As anyone who has ridden a high back into the reality of their everyday diagnosis knows that with the highs come the accompanying lows. There is a certain weight that falls on you hard when you get a diagnosis. It hits you swiftly. It is heavy and daunting. It consumes you. On Sunday, I woke up in pain. On Monday, I woke up in pain. On Tuesday, I woke up in pain. By Wednesday I had decided to try to power through. I put on my makeup, I carefully swallowed the pills that help me feel real again, I strapped on some heels and I went to work. I worked hard and I worked long. On Thursday, I didn’t contemplate the pain, I just got up, took some medicine and got dressed. My movements were slow and methodical. They are still are. They are the movements of someone with a diagnosis, they are the movements of someone who measures their movements in a combination of fear and caution. They are the movements of someone who can’t quite find her grounding — not physically or emotionally. They are slow. They are systematic. They are often sloppy. Yet, they are movements. I am moving. I am trying. They are movements.

Today I was down on myself. I fell into the funk that descends on you when you throw a pity party because you are standing on the precipice of a lot of things you don’t understand yet you are forced to make decisions about. Health: Uncertain. Career: Uncertain. Future: Uncertain. Life: Uncertain. I had arbitrarily decided that I would have my PhD by the time I was 30. I had arbitrarily decided I would finish my degree “on time.” I had decided I would not squander my 20s, rather I would make something of myself. Today I felt the weight of that crashing down on me and with the weight of a diagnosis, of chronic pain, and the general panic induced by uncertainty, I broke down. I demeaned myself and saw my worth as only the sum and total of the tumor that took my hearing, my balance and my four-year plan. I saw myself as the loser with the leak and nothing to show for it. Then, one of my favorite songs came playing on the car stereo: "Timshel" by Mumford & Sons. I heard the first line: ”Cold is the water, it freezes your already cold mind …” I contemplated skipping it.
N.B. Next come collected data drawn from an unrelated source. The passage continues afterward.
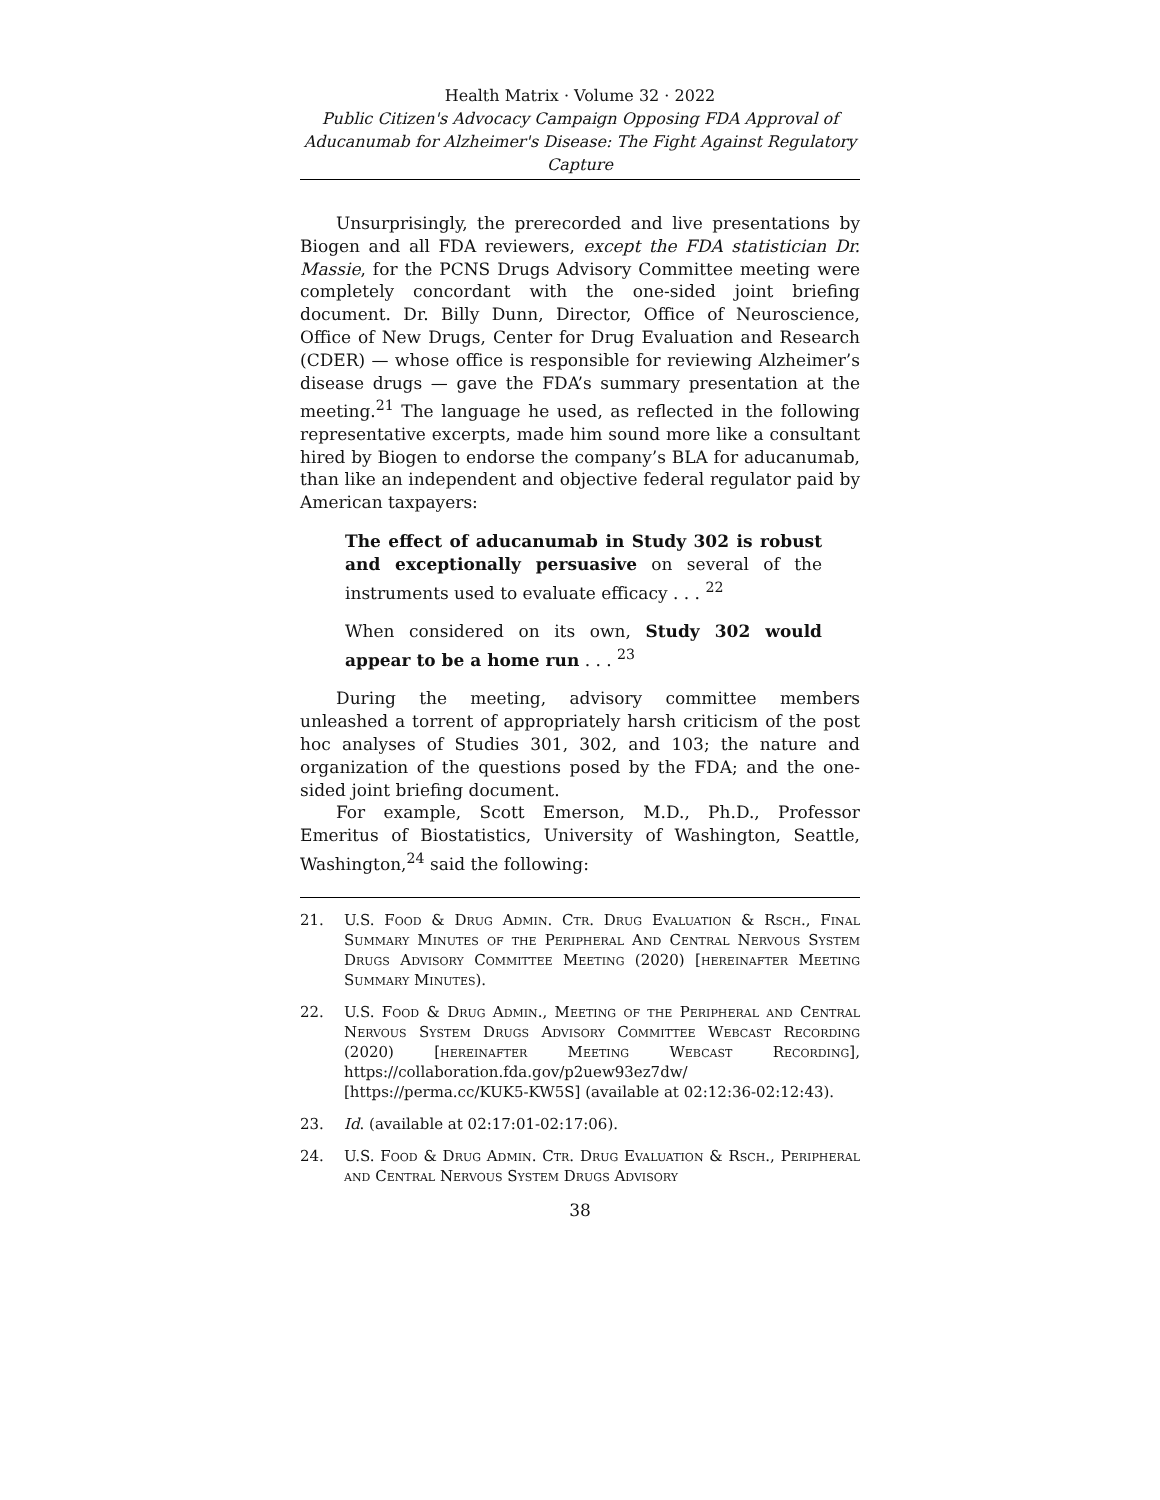Health Matrix · Volume 32 · 2022
Public Citizen's Advocacy Campaign Opposing FDA Approval of Aducanumab for Alzheimer's Disease: The Fight Against Regulatory Capture
Unsurprisingly, the prerecorded and live presentations by Biogen and all FDA reviewers, except the FDA statistician Dr. Massie, for the PCNS Drugs Advisory Committee meeting were completely concordant with the one-sided joint briefing document. Dr. Billy Dunn, Director, Office of Neuroscience, Office of New Drugs, Center for Drug Evaluation and Research (CDER) — whose office is responsible for reviewing Alzheimer’s disease drugs — gave the FDA’s summary presentation at the meeting.<sup>21</sup> The language he used, as reflected in the following representative excerpts, made him sound more like a consultant hired by Biogen to endorse the company’s BLA for aducanumab, than like an independent and objective federal regulator paid by American taxpayers:
The effect of aducanumab in Study 302 is robust and exceptionally persuasive on several of the instruments used to evaluate efficacy . . . <sup>22</sup>
When considered on its own, Study 302 would appear to be a home run . . . <sup>23</sup>
During the meeting, advisory committee members unleashed a torrent of appropriately harsh criticism of the post hoc analyses of Studies 301, 302, and 103; the nature and organization of the questions posed by the FDA; and the one-sided joint briefing document.
For example, Scott Emerson, M.D., Ph.D., Professor Emeritus of Biostatistics, University of Washington, Seattle, Washington,<sup>24</sup> said the following:
21. U.S. Food & Drug Admin. Ctr. Drug Evaluation & Rsch., Final Summary Minutes of the Peripheral And Central Nervous System Drugs Advisory Committee Meeting (2020) [hereinafter Meeting Summary Minutes).
22. U.S. Food & Drug Admin., Meeting of the Peripheral and Central Nervous System Drugs Advisory Committee Webcast Recording (2020) [hereinafter Meeting Webcast Recording], https://collaboration.fda.gov/p2uew93ez7dw/ [https://perma.cc/KUK5-KW5S] (available at 02:12:36-02:12:43).
23. Id. (available at 02:17:01-02:17:06).
24. U.S. Food & Drug Admin. Ctr. Drug Evaluation & Rsch., Peripheral and Central Nervous System Drugs Advisory
38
This is too much. Not now, I thought. While I was contemplating, they sang on and then I heard it.

“You are not alone in this

You are not alone in this

As brothers we will stand and we’ll hold your hand

Hold your hand”

You are not alone in this. I heard it. I thought of all the people, the messages and the love. Being sick can feel lonely, but so can a lot of other things. There are two things that we need to remember, to think about and to continue to discover the meaning of. This life, it is truly all about relationships, and no matter how it feels, you are not in this alone.